Both therapies have emerged from fundamental and descriptive science. In the 2000s, when fundamental researchers started studying immune cells using powerful analytical tools, their aim wasn’t specifically to treat cancer. What they wanted, was to understand the mechanisms that regulate our immune system and its relationship with sick cells. Immuno-oncology emerged from the knowledge built up in this area and led to the development of extremely precise, effective revolutionary treatments for many types of cancer. Checkpoint inhibitors and CAR-T cell-based therapies, for example. 

With these therapies, 20 years elapsed between the initial description of CAR-T cells and the first experiments conducted by Zelig Eshhar in the late 80s to understand and perfect the system. Today, they serve as a genuine alternative to try treat the disease.

As far as the microbiome is concerned, we are at the dawn of an era that will revolutionize the way we design and develop new treatments for chronic illnesses. Research into the microbiome is currently at a fairly similar stage to CAR-T research fifteen or so years ago. Because of their throughput, coverage and affordability, the latest sequencing technologies allow us to explore the entire intestinal microbiome and monitor how it develops over a lifetime. 

Thanks to this fundamental research, not only have we mapped the human microbiome.
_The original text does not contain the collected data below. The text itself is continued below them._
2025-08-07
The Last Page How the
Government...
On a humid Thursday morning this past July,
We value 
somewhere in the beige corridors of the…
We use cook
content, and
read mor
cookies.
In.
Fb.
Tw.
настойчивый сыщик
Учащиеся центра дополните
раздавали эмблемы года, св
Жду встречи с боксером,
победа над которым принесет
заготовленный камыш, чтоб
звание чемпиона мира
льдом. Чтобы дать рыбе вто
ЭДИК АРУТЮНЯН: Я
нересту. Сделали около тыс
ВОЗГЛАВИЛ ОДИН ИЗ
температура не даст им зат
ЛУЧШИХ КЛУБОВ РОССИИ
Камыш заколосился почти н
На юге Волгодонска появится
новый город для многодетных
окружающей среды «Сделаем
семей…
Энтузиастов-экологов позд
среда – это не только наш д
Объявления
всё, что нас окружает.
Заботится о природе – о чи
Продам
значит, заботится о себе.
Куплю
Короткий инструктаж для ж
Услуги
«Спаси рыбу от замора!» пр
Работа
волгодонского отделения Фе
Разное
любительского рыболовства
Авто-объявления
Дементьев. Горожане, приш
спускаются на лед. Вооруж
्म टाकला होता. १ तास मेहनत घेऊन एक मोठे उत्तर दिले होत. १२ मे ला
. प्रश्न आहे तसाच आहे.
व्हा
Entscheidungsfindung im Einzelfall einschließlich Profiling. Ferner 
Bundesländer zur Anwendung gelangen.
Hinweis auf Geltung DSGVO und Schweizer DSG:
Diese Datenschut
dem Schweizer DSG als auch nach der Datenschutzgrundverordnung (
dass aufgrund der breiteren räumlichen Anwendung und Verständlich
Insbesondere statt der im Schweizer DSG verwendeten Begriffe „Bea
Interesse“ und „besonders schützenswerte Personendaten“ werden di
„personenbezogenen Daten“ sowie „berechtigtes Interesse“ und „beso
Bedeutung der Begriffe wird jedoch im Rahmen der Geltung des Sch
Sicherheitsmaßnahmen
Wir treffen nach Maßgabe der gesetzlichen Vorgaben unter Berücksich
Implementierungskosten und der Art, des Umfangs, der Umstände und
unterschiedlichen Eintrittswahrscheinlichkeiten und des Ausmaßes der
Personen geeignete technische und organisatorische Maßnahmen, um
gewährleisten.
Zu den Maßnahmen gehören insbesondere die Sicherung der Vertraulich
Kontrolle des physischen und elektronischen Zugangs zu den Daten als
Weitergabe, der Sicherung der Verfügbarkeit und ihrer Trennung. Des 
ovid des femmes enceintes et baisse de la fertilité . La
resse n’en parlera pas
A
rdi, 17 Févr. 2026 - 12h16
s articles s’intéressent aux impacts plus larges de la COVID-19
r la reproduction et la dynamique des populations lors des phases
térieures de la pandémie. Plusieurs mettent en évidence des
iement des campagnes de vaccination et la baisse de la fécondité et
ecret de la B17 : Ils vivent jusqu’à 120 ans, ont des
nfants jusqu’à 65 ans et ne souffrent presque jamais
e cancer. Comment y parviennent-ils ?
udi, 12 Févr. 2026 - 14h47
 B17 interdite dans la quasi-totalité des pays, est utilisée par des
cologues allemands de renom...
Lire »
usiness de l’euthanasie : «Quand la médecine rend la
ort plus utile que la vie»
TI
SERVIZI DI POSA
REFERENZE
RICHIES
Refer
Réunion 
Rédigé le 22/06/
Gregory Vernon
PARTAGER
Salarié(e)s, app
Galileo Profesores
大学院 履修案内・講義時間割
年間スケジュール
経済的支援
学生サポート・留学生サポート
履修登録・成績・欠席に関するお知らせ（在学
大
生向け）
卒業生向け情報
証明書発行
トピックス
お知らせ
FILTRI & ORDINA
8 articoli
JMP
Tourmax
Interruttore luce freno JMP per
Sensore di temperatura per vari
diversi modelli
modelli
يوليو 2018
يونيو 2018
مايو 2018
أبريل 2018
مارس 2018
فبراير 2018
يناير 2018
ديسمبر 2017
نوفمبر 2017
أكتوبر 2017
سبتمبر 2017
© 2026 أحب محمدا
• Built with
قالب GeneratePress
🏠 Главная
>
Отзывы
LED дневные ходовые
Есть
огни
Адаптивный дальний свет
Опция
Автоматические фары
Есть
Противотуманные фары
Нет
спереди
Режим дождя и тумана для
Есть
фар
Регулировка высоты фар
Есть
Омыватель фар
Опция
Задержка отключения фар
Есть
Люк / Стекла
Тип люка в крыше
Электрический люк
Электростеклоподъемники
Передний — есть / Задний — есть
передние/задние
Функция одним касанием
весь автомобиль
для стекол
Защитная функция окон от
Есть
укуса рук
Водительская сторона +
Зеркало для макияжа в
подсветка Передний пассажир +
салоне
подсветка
Most importantly, we have been able to demonstrate that it plays a central role in our organism’s essential functions – in our metabolism, digestion and immune and neurological systems, for example. 

Alongside this epidemiological and descriptive approach, several scientific publications have highlighted the link between an imbalance of the microbiome, or dysbiosis, and the development of chronic illnesses. 

That’s how we first started using commensal bacteria to restore the balance of our intestinal microbiome, and how a new class of medication emerged: live biotherapeutic products or LBPs. 

LBPs contain beneficial live bacteria, which are administered orally to treat illnesses like obesity, type 2 diabetes, and inflammatory, cardiovascular, and neurodegenerative diseases.

They are produced from isolated bacterial strains, taken mostly from the human intestine, which are cultivated ex-vivo in compliance with pharmaceutical quality standards, and then reintroduced into the human body as capsules or pills. 

LBPs are currently experiencing a boom and I am sure that they will soon be licensed for sale since we now have a perfect understanding of science and manufacturing processes in this field. In addition, efforts are clearly being made to clarify the regulatory pathways. LBPs have one major advantage over other live therapies like cell and gene therapies: they are cheap to produce. And that’s a significant factor, given payer pressure, meaning it will be easier for state health systems to cover the cost of the products that are brought to market.

In my opinion, two key issues will determine the success of these microbiome therapies: clinical proof of their efficacy, and a perfect understanding of how they work. LNC Therapeutics believes in LBPs. We are committed to successfully developing these innovative therapies, so they are available for a large number of patients soon.